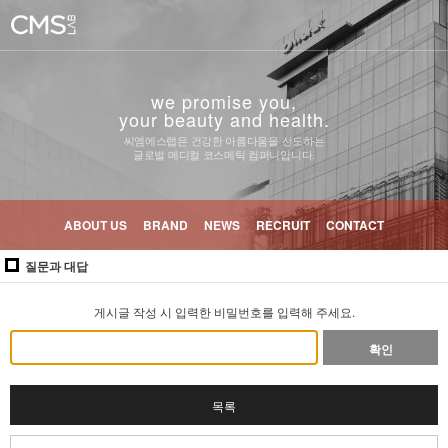
we promise you,
your beauty and health.
씨엠에스랩은 건강한 아름다움을 선도하는
글로벌 메디컬 코스메틱 컴퍼니입니다.
ABOUT US
BRAND
NEWS
RECRUIT
CONTACT
질문과 대답
게시글 작성 시 입력한 비밀번호를 입력해 주세요.
확인
목록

═══

If an entry holds a picture, skip the picture and print the rest of the data exactly.

we promise you,
your beauty and health.
씨엠에스랩은 건강한 아름다움을 선도하는
글로벌 메디컬 코스메틱 컴퍼니입니다.
ABOUT US
BRAND
NEWS
RECRUIT
CONTACT
질문과 대답
게시글 작성 시 입력한 비밀번호를 입력해 주세요.
확인
목록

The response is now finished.